The microwave process, invented by Frank Pringle, CEO of the company, is indeed gaining lots of attention. For example, Pennsylvania State University's Microwave Processing and Engineering Center, recently signed a contract with Pringle's company, to help him get funding and develop large-scale applications. Popular Science and Time magazines have in recent week also noted that company with awards for innovative inventions. And over the summer, the US Department of Energy included the company in a report on alternative fuel technologies that could impact the US in the coming years. “The technology could one day unearth billions of barrels of energy from U.S. oil shale, tar sands, coal, and other deposits, resulting in a new cleaner, source of domestic energy,” the report stated.
Specifically, the company’s process uses highly efficient and economical radio frequency (RF) energy with a specific microwave frequency in a vacuum environment to extract hydrocarbons from their original and natural source and crack it into fuels without environmental issues. According to the GRC Web site:
• The vacuum creates uniform gasification.

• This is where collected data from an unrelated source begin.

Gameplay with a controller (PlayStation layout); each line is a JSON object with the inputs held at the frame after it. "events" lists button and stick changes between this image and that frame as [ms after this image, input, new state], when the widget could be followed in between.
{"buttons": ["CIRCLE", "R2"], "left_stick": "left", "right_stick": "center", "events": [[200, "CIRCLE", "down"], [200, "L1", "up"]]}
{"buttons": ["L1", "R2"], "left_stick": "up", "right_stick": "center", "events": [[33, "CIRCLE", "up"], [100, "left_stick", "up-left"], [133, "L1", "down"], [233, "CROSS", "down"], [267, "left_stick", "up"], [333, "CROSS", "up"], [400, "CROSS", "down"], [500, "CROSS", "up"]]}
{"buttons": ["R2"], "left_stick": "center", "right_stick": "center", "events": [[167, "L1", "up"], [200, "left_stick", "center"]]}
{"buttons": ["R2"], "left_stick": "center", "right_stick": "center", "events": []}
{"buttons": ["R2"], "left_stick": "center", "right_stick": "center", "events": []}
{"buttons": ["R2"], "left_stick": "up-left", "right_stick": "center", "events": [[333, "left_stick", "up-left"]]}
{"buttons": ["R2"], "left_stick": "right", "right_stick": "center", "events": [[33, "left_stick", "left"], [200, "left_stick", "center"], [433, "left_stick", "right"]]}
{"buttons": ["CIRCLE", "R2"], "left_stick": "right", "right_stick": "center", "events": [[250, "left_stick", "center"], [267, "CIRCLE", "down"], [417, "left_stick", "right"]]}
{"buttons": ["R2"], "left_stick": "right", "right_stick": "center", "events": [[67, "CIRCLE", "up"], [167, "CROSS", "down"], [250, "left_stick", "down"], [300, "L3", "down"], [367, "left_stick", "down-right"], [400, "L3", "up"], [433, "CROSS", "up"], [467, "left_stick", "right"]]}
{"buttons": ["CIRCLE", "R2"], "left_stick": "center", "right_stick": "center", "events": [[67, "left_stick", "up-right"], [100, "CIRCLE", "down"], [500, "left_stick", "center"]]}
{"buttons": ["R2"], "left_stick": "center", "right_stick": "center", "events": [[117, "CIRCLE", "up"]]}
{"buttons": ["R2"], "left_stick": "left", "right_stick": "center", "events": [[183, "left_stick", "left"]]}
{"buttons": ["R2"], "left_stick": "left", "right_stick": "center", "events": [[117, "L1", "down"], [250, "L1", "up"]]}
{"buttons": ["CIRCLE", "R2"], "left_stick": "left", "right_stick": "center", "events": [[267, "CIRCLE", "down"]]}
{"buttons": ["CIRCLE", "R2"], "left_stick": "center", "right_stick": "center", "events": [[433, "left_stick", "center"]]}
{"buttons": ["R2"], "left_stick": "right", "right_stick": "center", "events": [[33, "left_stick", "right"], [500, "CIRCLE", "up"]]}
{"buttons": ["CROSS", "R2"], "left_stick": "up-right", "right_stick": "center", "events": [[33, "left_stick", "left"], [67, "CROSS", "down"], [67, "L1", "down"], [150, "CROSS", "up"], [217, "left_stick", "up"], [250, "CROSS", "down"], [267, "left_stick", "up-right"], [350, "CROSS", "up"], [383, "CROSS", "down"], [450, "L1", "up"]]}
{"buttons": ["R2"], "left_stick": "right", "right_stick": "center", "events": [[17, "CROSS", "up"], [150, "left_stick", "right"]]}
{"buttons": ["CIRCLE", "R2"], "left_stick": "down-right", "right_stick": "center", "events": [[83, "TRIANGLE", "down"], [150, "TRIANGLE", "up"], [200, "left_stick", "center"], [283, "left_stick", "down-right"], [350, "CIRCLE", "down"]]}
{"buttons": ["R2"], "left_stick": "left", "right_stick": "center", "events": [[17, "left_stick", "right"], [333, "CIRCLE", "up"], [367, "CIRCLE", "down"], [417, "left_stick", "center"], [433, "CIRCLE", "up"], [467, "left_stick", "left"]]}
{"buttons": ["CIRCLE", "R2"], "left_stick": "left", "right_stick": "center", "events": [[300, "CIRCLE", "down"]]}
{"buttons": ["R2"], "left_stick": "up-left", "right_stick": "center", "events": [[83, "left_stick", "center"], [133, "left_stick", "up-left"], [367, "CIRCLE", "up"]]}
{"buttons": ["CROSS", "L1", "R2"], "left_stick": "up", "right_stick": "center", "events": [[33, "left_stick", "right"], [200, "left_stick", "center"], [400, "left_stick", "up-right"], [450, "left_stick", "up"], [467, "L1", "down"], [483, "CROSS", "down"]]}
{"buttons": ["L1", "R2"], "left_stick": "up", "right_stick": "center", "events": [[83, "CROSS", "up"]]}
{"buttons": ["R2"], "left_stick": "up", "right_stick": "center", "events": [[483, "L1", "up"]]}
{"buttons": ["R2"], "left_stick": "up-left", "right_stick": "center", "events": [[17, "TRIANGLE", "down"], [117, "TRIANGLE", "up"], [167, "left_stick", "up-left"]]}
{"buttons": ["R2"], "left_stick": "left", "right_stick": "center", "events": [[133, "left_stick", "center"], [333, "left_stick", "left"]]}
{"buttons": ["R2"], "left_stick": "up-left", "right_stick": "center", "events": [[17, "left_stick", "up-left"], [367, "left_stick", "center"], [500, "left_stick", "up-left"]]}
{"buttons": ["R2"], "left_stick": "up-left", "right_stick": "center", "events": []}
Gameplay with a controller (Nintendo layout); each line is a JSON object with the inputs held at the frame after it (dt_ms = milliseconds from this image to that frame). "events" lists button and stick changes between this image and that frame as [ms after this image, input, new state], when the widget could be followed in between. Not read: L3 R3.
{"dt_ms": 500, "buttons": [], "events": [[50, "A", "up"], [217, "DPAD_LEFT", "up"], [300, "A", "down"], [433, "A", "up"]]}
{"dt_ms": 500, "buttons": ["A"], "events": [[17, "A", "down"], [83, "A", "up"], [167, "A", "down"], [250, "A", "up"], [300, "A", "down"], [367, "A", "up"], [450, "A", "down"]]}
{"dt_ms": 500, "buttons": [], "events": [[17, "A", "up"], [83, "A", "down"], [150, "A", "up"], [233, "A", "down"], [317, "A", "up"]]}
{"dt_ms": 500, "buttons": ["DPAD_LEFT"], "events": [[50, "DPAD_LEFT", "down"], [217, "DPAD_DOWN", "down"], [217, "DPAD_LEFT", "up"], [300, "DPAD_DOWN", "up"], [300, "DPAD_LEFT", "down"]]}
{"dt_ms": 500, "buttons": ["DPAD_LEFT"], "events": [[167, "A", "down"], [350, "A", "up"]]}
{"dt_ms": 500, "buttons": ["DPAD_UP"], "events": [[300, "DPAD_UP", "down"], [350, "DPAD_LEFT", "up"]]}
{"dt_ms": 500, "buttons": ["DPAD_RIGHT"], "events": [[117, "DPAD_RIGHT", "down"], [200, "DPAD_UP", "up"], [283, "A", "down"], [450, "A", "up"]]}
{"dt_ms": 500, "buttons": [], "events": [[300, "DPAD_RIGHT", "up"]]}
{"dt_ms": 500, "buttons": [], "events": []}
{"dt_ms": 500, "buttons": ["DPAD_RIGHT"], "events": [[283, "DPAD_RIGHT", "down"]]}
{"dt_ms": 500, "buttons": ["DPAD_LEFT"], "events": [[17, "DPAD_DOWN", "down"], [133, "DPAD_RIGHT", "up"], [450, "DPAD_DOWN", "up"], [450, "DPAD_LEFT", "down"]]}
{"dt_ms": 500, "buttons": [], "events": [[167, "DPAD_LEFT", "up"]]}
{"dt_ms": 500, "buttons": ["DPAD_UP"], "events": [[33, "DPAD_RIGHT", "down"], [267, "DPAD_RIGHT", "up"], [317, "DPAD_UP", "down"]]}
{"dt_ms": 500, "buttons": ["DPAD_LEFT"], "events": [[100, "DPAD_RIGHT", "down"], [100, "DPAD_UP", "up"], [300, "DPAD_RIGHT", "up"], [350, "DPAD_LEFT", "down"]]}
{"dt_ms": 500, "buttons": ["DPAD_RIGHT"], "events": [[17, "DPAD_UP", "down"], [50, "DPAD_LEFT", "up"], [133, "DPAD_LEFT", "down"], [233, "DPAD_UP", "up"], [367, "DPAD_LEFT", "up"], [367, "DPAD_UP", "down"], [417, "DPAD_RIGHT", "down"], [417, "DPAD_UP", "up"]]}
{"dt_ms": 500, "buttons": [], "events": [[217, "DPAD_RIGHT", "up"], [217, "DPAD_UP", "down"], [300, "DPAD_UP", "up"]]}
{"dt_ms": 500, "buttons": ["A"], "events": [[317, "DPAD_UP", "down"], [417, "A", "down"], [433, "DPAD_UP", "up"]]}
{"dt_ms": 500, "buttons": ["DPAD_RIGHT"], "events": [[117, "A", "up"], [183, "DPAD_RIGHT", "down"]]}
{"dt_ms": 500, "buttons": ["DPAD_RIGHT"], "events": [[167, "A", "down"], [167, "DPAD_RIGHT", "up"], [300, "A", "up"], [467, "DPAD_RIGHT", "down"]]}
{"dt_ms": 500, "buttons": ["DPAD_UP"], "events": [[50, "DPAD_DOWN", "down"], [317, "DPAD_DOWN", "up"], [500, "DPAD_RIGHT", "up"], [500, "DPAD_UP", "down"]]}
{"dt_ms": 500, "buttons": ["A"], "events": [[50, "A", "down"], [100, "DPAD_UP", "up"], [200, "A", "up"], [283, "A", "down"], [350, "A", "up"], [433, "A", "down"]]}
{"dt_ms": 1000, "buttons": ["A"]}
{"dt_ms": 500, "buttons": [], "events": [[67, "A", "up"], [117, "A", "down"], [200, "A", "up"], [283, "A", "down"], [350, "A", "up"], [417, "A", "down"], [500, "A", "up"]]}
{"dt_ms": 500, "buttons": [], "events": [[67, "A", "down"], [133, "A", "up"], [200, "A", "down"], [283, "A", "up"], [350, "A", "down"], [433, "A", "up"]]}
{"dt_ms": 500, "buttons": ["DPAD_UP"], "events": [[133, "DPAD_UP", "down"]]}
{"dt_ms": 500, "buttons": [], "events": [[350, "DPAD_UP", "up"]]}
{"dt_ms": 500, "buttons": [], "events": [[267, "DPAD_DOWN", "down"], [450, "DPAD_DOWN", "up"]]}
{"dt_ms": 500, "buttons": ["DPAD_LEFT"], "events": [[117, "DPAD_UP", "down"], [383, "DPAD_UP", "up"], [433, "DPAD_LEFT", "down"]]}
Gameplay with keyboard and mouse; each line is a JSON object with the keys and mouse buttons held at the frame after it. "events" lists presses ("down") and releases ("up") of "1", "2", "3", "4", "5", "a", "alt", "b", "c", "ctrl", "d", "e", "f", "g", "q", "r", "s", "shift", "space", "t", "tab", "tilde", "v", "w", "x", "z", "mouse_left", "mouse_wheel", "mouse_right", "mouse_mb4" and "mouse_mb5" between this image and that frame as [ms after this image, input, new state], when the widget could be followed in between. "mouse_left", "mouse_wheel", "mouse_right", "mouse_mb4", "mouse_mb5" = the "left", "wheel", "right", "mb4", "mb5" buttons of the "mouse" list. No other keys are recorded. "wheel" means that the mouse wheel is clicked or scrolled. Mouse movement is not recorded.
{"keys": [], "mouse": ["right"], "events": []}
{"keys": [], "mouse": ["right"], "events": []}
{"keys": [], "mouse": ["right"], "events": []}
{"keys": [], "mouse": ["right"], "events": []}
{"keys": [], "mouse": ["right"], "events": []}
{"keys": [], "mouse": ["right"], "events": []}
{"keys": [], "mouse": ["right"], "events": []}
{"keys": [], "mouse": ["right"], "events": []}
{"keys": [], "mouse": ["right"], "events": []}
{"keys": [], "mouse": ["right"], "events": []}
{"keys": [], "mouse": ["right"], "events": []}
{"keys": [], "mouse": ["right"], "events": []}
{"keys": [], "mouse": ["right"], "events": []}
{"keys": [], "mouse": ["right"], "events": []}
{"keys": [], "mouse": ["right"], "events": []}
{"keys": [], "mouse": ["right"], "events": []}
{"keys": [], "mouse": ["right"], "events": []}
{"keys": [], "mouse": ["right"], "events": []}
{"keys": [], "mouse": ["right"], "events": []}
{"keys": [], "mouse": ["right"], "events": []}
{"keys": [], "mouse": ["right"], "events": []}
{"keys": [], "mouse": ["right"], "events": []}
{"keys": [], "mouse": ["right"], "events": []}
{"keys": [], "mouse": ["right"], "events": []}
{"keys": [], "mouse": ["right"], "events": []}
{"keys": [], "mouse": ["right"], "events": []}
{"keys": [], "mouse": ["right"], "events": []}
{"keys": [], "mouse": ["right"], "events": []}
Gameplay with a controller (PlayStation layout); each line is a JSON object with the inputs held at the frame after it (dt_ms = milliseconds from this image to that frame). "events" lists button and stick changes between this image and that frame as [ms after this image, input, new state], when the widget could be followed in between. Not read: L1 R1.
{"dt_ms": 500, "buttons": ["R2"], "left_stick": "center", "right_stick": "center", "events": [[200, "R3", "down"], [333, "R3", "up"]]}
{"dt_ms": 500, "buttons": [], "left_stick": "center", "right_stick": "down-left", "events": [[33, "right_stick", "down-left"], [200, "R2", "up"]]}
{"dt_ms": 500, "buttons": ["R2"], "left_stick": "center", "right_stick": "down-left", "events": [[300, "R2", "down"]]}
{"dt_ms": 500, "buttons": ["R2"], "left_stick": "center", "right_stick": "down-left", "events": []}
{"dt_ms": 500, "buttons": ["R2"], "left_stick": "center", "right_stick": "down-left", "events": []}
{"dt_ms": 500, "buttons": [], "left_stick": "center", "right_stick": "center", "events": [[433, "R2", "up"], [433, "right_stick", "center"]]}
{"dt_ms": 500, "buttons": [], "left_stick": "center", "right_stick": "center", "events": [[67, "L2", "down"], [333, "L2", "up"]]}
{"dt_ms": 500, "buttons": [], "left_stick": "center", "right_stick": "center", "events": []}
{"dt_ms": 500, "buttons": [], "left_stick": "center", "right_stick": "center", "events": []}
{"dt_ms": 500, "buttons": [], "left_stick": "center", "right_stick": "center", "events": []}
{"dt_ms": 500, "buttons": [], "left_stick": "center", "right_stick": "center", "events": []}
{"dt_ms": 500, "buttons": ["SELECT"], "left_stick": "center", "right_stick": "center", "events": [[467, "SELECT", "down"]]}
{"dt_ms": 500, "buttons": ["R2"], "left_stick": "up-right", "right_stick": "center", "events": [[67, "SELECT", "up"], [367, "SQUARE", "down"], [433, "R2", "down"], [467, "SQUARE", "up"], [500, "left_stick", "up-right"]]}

• The process is dry - It requires neither water, nor any type of liquid injections.
• The company has patents pending for a wide range of frequencies.
According to GRC, all current patented microwave solutions use a single common frequency (2.45 GHZ). The GRC process offers Software Controlled Frequencies that are adaptable to the energy source target. Pringle has specified over 8,700 RF microwave frequencies intrinsic to hydrocarbon elements/materials. These frequencies are protected by patent pending filings.
According to an article on the Philadelphia Inquirer today, Pringle is no university scientist. In the early 1960s, he dropped out of Hiram College in Northeast Ohio to play professional baseball. After three weeks on a Cleveland Indians farm team in Arizona, he injured his rotator cuff. He never got a college degree. But he kept learning, he told the newspaper, and has run an engineering and recycling company, and patented four materials-handling inventions.
According to the article, one of Pringle’s larger inspirations was the humongous Philadelphia tire fire in 1996. The fire was so enormous and burned so long and hot, it caused damage that closed Interstate 95 for eight days, sparking news stories about the growing problem of getting rid of old tires.
For the Inquirer, Pringle demonstrated the microwave process: He turned a single 14-inch car tire, one small piece at a time, into 1.2 gallons of diesel fuel, 7.5 pounds of carbon black, 50 cubic feet of combustible gas, and two pounds of high-strength steel (from the steel belts in most tires).